Given this and the widespread deterioration of our waterways, I think that the tag 100% Pure is pathetically wrong. If is wasn't for the fact that we have a small population on a relatively large piece of land, given this sort of behaviour, God's Own could be worse than the stinking slums of Bangladesh if our population grows.
So what are we going to do about this?
Shocked by these figures, I investigated a bit more. I found a study saying that up to 50 per cent of our total waste stream could be from construction and demolition.
This hardly surprises me as in only two years of running our events we removed 65,657 pieces of waste that were identifiable as from the construction industry.
It is quite easy to call this a problem. But a very wise woman once told me: "There are no problems, only challenges. And challenges are the birthplaces of opportunities."
The construction and demolition sectors provide massive areas for us to reduce our footprint, in that - with a bit of innovation - even those that refuse to do anything that helps the environment unless it helps their bank balance will get on board.
So here are some examples of people who are getting the waste challenge right:
Downer EDI and Chorus
At the Green Ribbon Awards in 2013 I saw Downer and Chorus recognised for their efforts in reducing waste from the installation of high-speed broadband. The cable reels are a fantastic source of timber and they have diverted 17.6 km of high-density polyethylene ducting, 972 x 360 kg timber cable drums and bolts, 40 tonnes of fibre optic off-cuts and significant volumes of plastic film packaging and pallets from landfill.
When the right amount of time is dedicated to deconstruction, a huge amount of savings can be made by not just levelling the building and sending it all to the tip.
In 1996, Ward Demolition recovered about 95 per cent of the materials from the Blow's building in central Auckland, saving an estimated $153,000 in demolition costs.

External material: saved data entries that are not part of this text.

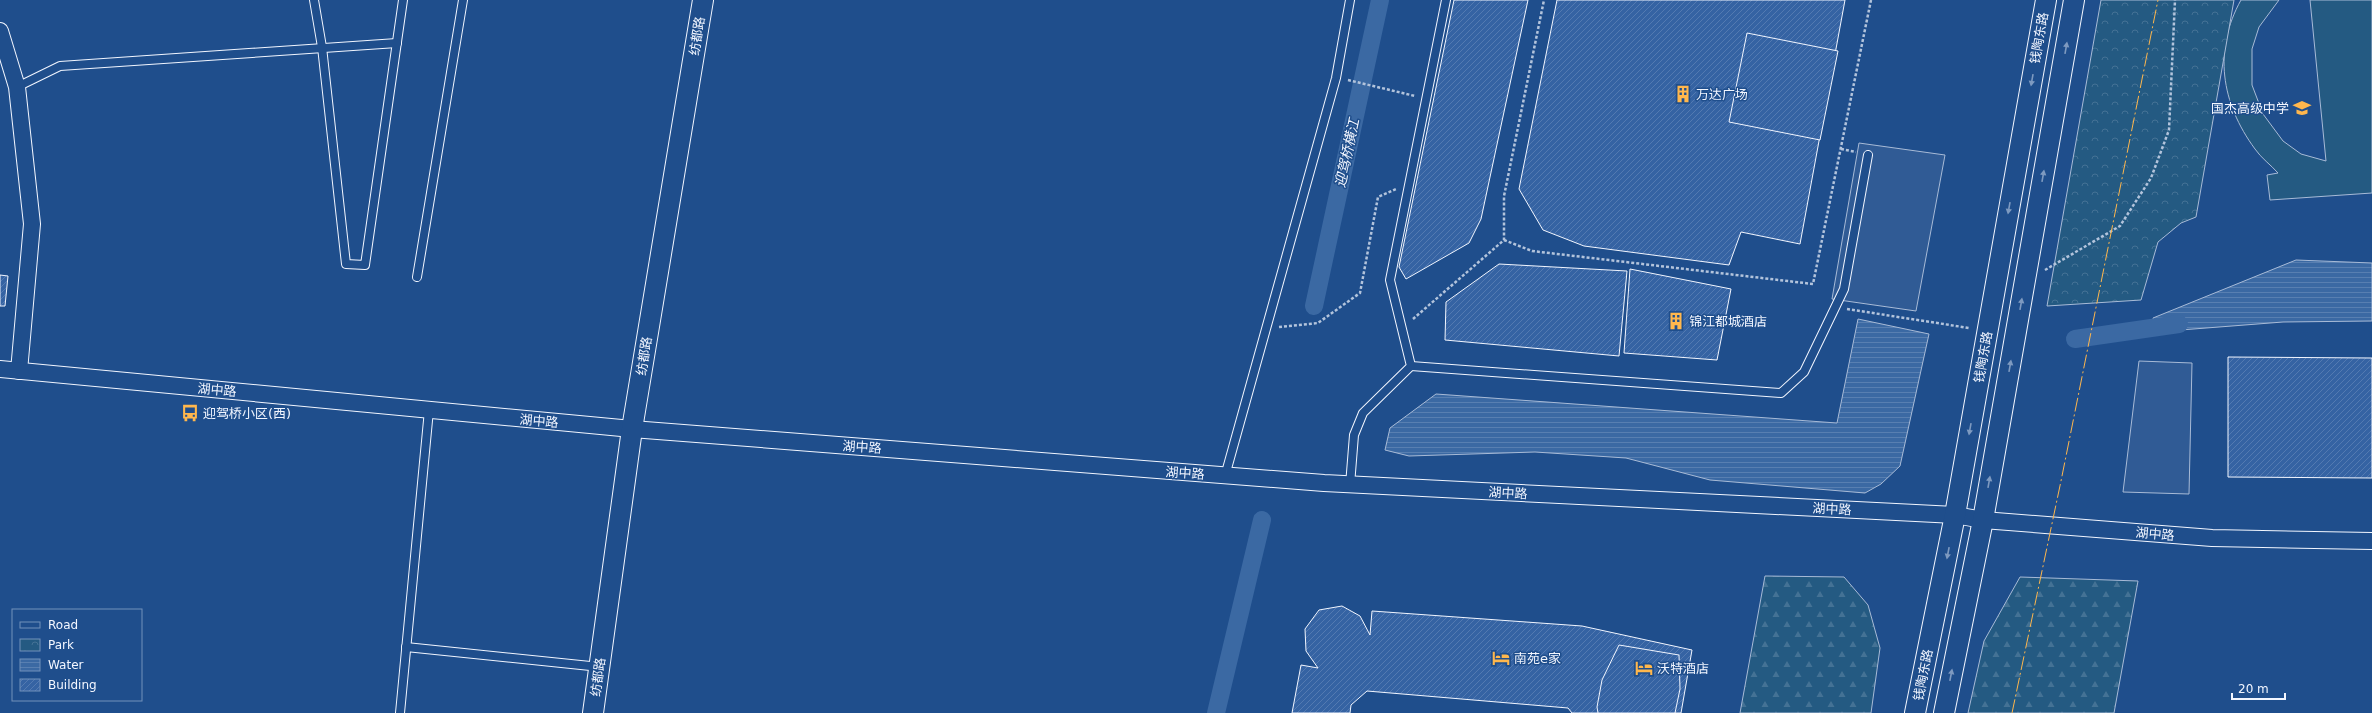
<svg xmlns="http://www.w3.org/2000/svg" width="2372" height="713" font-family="'DejaVu Sans','Noto Sans SC',sans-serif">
	<defs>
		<pattern id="forest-firs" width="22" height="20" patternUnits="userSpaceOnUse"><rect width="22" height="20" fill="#245a82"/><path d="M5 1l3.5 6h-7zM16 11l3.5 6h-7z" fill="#447295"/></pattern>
		<pattern id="park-crowns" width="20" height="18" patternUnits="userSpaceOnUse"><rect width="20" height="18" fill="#245a82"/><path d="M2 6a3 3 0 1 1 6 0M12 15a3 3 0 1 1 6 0" fill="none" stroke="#447295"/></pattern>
		<pattern id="water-rules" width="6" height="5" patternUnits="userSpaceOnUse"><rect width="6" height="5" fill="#3b69a3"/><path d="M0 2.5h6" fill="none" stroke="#587fb1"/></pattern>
		<pattern id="building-hatch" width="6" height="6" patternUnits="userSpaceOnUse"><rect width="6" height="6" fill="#3563a3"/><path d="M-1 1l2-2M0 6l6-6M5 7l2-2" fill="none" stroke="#537ab1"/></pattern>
	</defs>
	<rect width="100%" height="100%" fill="#1f4e8c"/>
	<!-- grass -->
	<path fill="#245a82" stroke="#a8bbd7" d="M 2241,0 L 2279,0 L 2259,27 L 2252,49 L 2252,85 L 2263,114 L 2283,141 L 2301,154 L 2326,161 L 2310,0 L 2372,0 L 2372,193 L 2270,200 L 2267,175 L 2278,173 C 2271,165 2261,158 2255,149 C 2221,103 2213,50 2241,0 Z"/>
	<!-- forest -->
	<g fill="url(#forest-firs)" stroke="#a8bbd7">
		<polygon points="1765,576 1844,577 1868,605 1880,648 1871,713 1740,713"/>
		<polygon points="2020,577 2138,581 2114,713 1968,713 1984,641"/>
	</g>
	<!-- park -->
	<polygon fill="url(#park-crowns)" stroke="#a8bbd7" points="2101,0 2234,0 2196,217 2181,223 2158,242 2141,300 2047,306"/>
	<!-- parking -->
	<g fill="#305b95" stroke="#a8bbd7">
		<polygon points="1859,143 1945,155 1916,311 1832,299"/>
		<polygon points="2139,361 2192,363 2189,494 2123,492"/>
	</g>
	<!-- water -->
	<g fill="url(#water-rules)" stroke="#a8bbd7">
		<polygon points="2296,260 2372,263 2372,321 2283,322 2155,332 2153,318"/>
		<polygon points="1858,319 1929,334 1900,466 1881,484 1865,493 1710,480 1626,458 1535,452 1409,456 1385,450 1390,428 1436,394 1837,423"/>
	</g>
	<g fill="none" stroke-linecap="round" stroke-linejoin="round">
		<!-- canal -->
		<g stroke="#3b69a3" stroke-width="18">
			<polyline points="1314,306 1380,0"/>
			<polyline points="2075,339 2179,324"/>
			<polyline points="1216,713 1262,520"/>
		</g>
	</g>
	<!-- building -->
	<g fill="url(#building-hatch)" stroke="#f2f6ff">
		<polygon points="1454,0 1528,0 1481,219 1469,243 1406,279 1399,267"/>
		<polygon points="1557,0 1845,0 1800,244 1741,232 1729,265 1584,246 1543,230 1519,189"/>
		<polygon points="1747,33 1838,51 1820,140 1729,122"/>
		<polygon points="1499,264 1627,271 1619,356 1445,340 1446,302"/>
		<polygon points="1630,269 1731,289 1717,360 1624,353"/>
		<polygon points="0,275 8,276 5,306 0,306"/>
		<polygon points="2228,357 2372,358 2372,478 2228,477"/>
		<polygon points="1342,606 1360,616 1370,635 1372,611 1582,626 1692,650 1681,713 1572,713 1568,708 1367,691 1351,705 1350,713 1292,713 1301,665 1318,668 1306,651 1305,629 1319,610"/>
		<polygon points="1619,645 1679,655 1680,689 1675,713 1598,713 1597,707 1602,680"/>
	</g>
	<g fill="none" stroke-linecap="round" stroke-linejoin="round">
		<!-- service casing -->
		<g stroke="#f2f6ff" stroke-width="10">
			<g id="service">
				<polyline points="314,0 322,47 346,264 365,265 403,0"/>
				<polyline points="17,87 60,66 397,43"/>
				<polyline points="417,277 463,0"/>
				<polyline points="1411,366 1781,393 1804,372 1844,289 1868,155"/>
				<polyline points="1225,476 1336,78 1350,0"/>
				<polyline points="1350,485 1354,435 1363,413 1411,366 1390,280 1446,0"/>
				<polyline points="406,647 600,667"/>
				<polyline points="400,713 429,410"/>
			</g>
		</g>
		<!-- minor casing -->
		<g stroke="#f2f6ff" stroke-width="18">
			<g id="minor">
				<polyline points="0,31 17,87 32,224 19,371"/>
				<polyline points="0,369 632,429 1324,483 1955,515 1983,520 2212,538 2372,541"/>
			</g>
		</g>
		<!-- tertiary casing -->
		<g stroke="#f2f6ff" stroke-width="22">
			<g id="tertiary">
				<polyline points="593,713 632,429 703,0"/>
				<polyline points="1915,713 1955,515 2046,0"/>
				<polyline points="1944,713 1983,520 2074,0"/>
			</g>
		</g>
		<!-- path -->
		<g stroke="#b3c4dc" stroke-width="2.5" stroke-dasharray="3 2" stroke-linecap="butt">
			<polyline points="1348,80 1415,96"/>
			<polyline points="1841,149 1856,152"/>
			<polyline points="1504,240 1532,251 1813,284 1871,0"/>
			<polyline points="2045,270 2120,226 2151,178 2169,130 2175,0"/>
			<polyline points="1847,309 1969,328"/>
			<polyline points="1413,319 1504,240 1504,196 1544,0"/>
			<polyline points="1279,327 1318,323 1360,293 1378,197 1396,189"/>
		</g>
		<!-- service -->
		<use href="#service" stroke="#1f4e8c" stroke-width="8"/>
		<!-- minor -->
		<use href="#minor" stroke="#1f4e8c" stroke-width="16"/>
		<!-- tertiary -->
		<use href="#tertiary" stroke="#1f4e8c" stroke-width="20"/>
		<!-- power -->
		<polyline stroke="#ffb74d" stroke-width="1" stroke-dasharray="14 3 2 3" stroke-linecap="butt" points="2012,713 2061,481 2158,0"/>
	</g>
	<!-- one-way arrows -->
	<defs><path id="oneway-solid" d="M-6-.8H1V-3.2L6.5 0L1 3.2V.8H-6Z"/></defs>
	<g fill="#7e9ac0">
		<use href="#oneway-solid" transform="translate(2066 48) rotate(-80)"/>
		<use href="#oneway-solid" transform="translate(2032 80) rotate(100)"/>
		<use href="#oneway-solid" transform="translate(2043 176) rotate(-80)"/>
		<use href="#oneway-solid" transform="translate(2009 208) rotate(100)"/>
		<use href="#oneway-solid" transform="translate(2021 304) rotate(-80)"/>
		<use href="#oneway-solid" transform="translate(2010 366) rotate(-80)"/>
		<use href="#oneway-solid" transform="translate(1970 429) rotate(100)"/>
		<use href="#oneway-solid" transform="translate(1989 482) rotate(-80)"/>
		<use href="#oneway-solid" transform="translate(1948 553) rotate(101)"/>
		<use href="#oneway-solid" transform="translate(1951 675) rotate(-79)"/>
	</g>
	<!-- icons -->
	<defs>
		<g id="building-bare" transform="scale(1.38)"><path d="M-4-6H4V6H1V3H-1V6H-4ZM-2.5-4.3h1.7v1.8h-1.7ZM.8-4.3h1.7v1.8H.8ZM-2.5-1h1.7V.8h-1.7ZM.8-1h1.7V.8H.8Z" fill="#ffb74d" stroke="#1f4e8c" stroke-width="2.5" paint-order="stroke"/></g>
		<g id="school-bare" transform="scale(1.38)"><path d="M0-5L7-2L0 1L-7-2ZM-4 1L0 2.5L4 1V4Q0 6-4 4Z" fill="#ffb74d" stroke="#1f4e8c" stroke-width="2.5" paint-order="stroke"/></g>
		<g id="bus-bare" transform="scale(1.38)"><path d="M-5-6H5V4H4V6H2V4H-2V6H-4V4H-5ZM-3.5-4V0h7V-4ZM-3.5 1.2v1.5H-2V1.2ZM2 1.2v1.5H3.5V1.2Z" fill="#ffb74d" stroke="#1f4e8c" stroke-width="2.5" paint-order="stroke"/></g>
		<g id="hotel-bare" transform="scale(1.38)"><path d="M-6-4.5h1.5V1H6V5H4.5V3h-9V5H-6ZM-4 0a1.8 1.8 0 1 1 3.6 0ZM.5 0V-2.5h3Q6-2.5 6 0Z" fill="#ffb74d" stroke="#1f4e8c" stroke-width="2.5" paint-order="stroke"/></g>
	</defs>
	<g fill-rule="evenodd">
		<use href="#building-bare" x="1683" y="94"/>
		<use href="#school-bare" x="2302" y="108"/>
		<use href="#building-bare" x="1676" y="321"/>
		<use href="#bus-bare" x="190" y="413"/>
		<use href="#hotel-bare" x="1501" y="658"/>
		<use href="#hotel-bare" x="1644" y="668"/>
	</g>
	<g text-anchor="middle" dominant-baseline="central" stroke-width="3" stroke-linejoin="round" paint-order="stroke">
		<!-- street labels -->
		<g font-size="13" fill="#f2f6ff" stroke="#1f4e8c">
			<text transform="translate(697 36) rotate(-81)">纺都路</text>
			<text transform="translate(2039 38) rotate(-80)">钱陶东路</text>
			<text transform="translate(644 356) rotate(-81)">纺都路</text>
			<text transform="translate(1983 357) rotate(-80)">钱陶东路</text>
			<text transform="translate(217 390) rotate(5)">湖中路</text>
			<text transform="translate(539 421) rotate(5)">湖中路</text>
			<text transform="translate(862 447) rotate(4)">湖中路</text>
			<text transform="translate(1185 473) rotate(4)">湖中路</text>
			<text transform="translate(1508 493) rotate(3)">湖中路</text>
			<text transform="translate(1832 509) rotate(3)">湖中路</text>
			<text transform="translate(2155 534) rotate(5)">湖中路</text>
			<text transform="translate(1923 675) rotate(-79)">钱陶东路</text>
			<text transform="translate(598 677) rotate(-82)">纺都路</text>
		</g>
		<!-- poi labels -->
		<g font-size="13" fill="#f2f6ff" stroke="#1f4e8c" text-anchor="start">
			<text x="1696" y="94">万达广场</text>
			<text x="2289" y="108" text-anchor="end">国杰高级中学</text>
			<text x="1689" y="321">锦江都城酒店</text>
			<text x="203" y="413">迎驾桥小区(西)</text>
			<text x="1514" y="658">南苑e家</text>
			<text x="1657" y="668">沃特酒店</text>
		</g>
		<!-- water labels -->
		<g font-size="14" font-style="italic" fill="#f2f6ff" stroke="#1f4e8c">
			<text transform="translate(1347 153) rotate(-78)">迎驾桥横江</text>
		</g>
	</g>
	<!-- legend -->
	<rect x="12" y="609" width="130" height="92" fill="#1f4e8c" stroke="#7391ba"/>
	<rect x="20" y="622" width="20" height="6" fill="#1f4e8c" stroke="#7391ba"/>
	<text x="48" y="629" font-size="12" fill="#f2f6ff">Road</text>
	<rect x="20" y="639" width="20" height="12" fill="url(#park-crowns)" stroke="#7391ba"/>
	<text x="48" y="649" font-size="12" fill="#f2f6ff">Park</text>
	<rect x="20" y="659" width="20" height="12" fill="url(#water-rules)" stroke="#7391ba"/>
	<text x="48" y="669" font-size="12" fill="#f2f6ff">Water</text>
	<rect x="20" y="679" width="20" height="12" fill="url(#building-hatch)" stroke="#7391ba"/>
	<text x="48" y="689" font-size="12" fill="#f2f6ff">Building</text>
	<!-- scale -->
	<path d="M2232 693v6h53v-6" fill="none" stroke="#f2f6ff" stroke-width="2"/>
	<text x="2238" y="693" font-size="12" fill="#f2f6ff" stroke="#1f4e8c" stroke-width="3" paint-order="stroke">20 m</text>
</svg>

As a one of my favourite local social enterprises. Rekindle have been turning demolition waste from the Christchurch earthquakes into beautifully-crafted furniture.
Now they are taking it to the next level by aiming to recover and auction off the materials from an entire house. If you are in Christchurch, head along to the beautifully-restored Isaac Theatre Royal for their upcoming exhibition and if you are not, check out the video about the concept.
I think that we should be making this type of clever recovery of materials easier by requiring design that makes deconstruction easier.
I also think that it is urgent that we sort our pathetic and unnecessary consumption problem out. I take my hat off to those who put the effort in through 'plastic free July' and sincerely hope that more people will join the crusade against unnecessary plastic packaging and waste.
We owe it to our kids to look after this great country and not let them inherit a bunch of overflowing, privately-owned landfills from a generation who will be remembered here and overseas as the most greedy that have ever been Aotearoa's custodians.